- THE REQUEST -
The article below about the Women's Resource Center mentions that McPhail began writing for the Houston Chronicle. In one to three sentences, explain why she says she started.

In 1999, UH President Arthur K. Smith started a commission to study the treatment of women on campus, and in response to a high level of gender harassment, created the Women’s Resource Center.

Immediately after starting her career at the University, Director Beverly McPhail wanted to contribute to the WRC in any way she could.

“I’m a feminist and a social worker,” she said. “And a lot of my work is about women and with women, and my particular expertise is violence against women. So I wanted an opportunity to come and try to make a difference on a college campus.”

According to McPhail, one in five young women will be sexually assaulted during their time on a college campus.

McPhail and Karen D. Stout co-authored a book titled “Confronting Sexism and Violence against Women,” which was published in 1998.

“The main point is that we saw violence on a continuum,” McPhail said. “Some people just look at sexual assault separately, and domestic violence and pornography and the media, but we looked at it as there is all sorts of violence done to women on a continuum. Some of the media images of women are violent, and women see that and get upset. A lot of pornography is also violent and is based on the degradation of women. So it was mostly a textbook to educate students about the violence of women in all the different ways it is presented.”

McPhail said that the treatment of women has improved over the years, but not as much as people believe.

“If we look back historically, at one time, women couldn’t vote or serve on juries or keep their own wages,” she said. “Obviously, we’ve come a long way since then.”

However, McPhail pointed out a few cases in which there massive inequity still exists.

“There are still a lot of double standards for women,” McPhail said. “There is still a wage gap, and women still make about 77 cents to every $1 a man makes. When I talk to women on college campuses, they are upset that when a man has a lot of sexual partners, they are labeled a player, but when a woman has a lot of sexual partners, she’s labeled a slut. So yes, I still think there is some work to be done.”

In the early 2000s, McPhail began contributing to the Houston Chronicle. She said she noticed that a feminist’s opinion was not being expressed on the newspaper’s pages and she wanted to get that view out into the world. She said she wanted people to know that anyone could be a feminist and that feminism is “the liberation of all people as a basis of all their identities — such as race, class and gender.”

- STORED ROWS -

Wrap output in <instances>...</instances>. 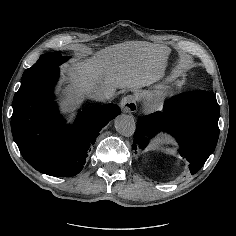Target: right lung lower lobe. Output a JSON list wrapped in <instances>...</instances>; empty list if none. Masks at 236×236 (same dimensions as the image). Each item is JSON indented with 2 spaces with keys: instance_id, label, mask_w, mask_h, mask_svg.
<instances>
[{
  "instance_id": "98d812e1",
  "label": "right lung lower lobe",
  "mask_w": 236,
  "mask_h": 236,
  "mask_svg": "<svg viewBox=\"0 0 236 236\" xmlns=\"http://www.w3.org/2000/svg\"><path fill=\"white\" fill-rule=\"evenodd\" d=\"M58 66L21 81L13 99L11 130L24 159L51 176L77 175L100 130L121 113L115 104L85 108L74 126L61 119L54 103L53 86Z\"/></svg>"
}]
</instances>
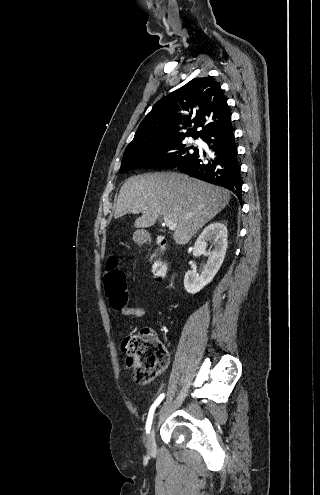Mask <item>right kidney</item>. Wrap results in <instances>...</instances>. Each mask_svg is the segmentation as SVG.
I'll use <instances>...</instances> for the list:
<instances>
[{"mask_svg": "<svg viewBox=\"0 0 320 495\" xmlns=\"http://www.w3.org/2000/svg\"><path fill=\"white\" fill-rule=\"evenodd\" d=\"M227 227L220 222L208 225L199 235L193 247V255H208V261L199 276L195 271H188L184 277L186 292L195 294L209 284L219 271L227 250ZM213 243V250L207 252L208 243Z\"/></svg>", "mask_w": 320, "mask_h": 495, "instance_id": "ca27d5eb", "label": "right kidney"}]
</instances>
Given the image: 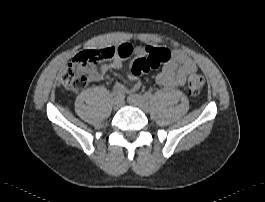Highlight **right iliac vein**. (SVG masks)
Masks as SVG:
<instances>
[{"instance_id": "63e3f726", "label": "right iliac vein", "mask_w": 265, "mask_h": 202, "mask_svg": "<svg viewBox=\"0 0 265 202\" xmlns=\"http://www.w3.org/2000/svg\"><path fill=\"white\" fill-rule=\"evenodd\" d=\"M123 102L121 98H114L112 106L114 110H118L122 106Z\"/></svg>"}]
</instances>
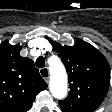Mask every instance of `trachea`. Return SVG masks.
<instances>
[{"instance_id": "trachea-1", "label": "trachea", "mask_w": 112, "mask_h": 112, "mask_svg": "<svg viewBox=\"0 0 112 112\" xmlns=\"http://www.w3.org/2000/svg\"><path fill=\"white\" fill-rule=\"evenodd\" d=\"M36 66L38 67V68H43V67H45V59L43 58V57H38L37 59H36Z\"/></svg>"}]
</instances>
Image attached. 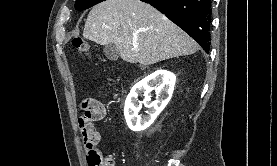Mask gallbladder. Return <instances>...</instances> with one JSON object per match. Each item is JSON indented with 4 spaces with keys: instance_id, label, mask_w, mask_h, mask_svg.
Here are the masks:
<instances>
[{
    "instance_id": "gallbladder-1",
    "label": "gallbladder",
    "mask_w": 277,
    "mask_h": 166,
    "mask_svg": "<svg viewBox=\"0 0 277 166\" xmlns=\"http://www.w3.org/2000/svg\"><path fill=\"white\" fill-rule=\"evenodd\" d=\"M104 53L105 56L111 61H115L119 58V51L112 43L104 46Z\"/></svg>"
}]
</instances>
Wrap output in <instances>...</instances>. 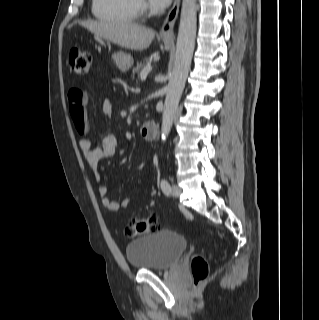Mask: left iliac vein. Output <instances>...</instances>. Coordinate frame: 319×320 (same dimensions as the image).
I'll list each match as a JSON object with an SVG mask.
<instances>
[{
    "mask_svg": "<svg viewBox=\"0 0 319 320\" xmlns=\"http://www.w3.org/2000/svg\"><path fill=\"white\" fill-rule=\"evenodd\" d=\"M181 192H182V190L178 185H173L172 186V194H173V196L178 197V196H180Z\"/></svg>",
    "mask_w": 319,
    "mask_h": 320,
    "instance_id": "4c4485c4",
    "label": "left iliac vein"
}]
</instances>
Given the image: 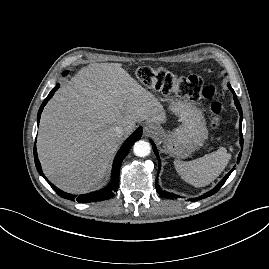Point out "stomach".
I'll return each instance as SVG.
<instances>
[{"label":"stomach","mask_w":269,"mask_h":269,"mask_svg":"<svg viewBox=\"0 0 269 269\" xmlns=\"http://www.w3.org/2000/svg\"><path fill=\"white\" fill-rule=\"evenodd\" d=\"M170 110L179 117L181 125L170 133L159 128L157 140L173 157L186 158L208 138L202 111L187 101H172Z\"/></svg>","instance_id":"stomach-1"}]
</instances>
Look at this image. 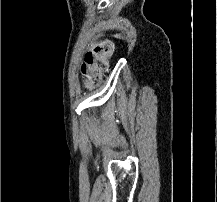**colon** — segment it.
<instances>
[{"instance_id": "1", "label": "colon", "mask_w": 217, "mask_h": 202, "mask_svg": "<svg viewBox=\"0 0 217 202\" xmlns=\"http://www.w3.org/2000/svg\"><path fill=\"white\" fill-rule=\"evenodd\" d=\"M114 42L111 39L93 41V46L85 54L81 64V73L86 86L101 83L109 70V58L113 53Z\"/></svg>"}]
</instances>
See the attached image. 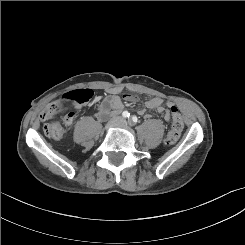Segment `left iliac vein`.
Segmentation results:
<instances>
[{
  "mask_svg": "<svg viewBox=\"0 0 245 245\" xmlns=\"http://www.w3.org/2000/svg\"><path fill=\"white\" fill-rule=\"evenodd\" d=\"M121 124L122 125H126L127 123H126V121H122Z\"/></svg>",
  "mask_w": 245,
  "mask_h": 245,
  "instance_id": "left-iliac-vein-1",
  "label": "left iliac vein"
}]
</instances>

- ANSWER TO THE EXERCISE -
She had noticed that a feminist's opinion was not being expressed on the newspaper's pages, and she wanted to get that view out into the world. She also wanted people to know that anyone could be a feminist.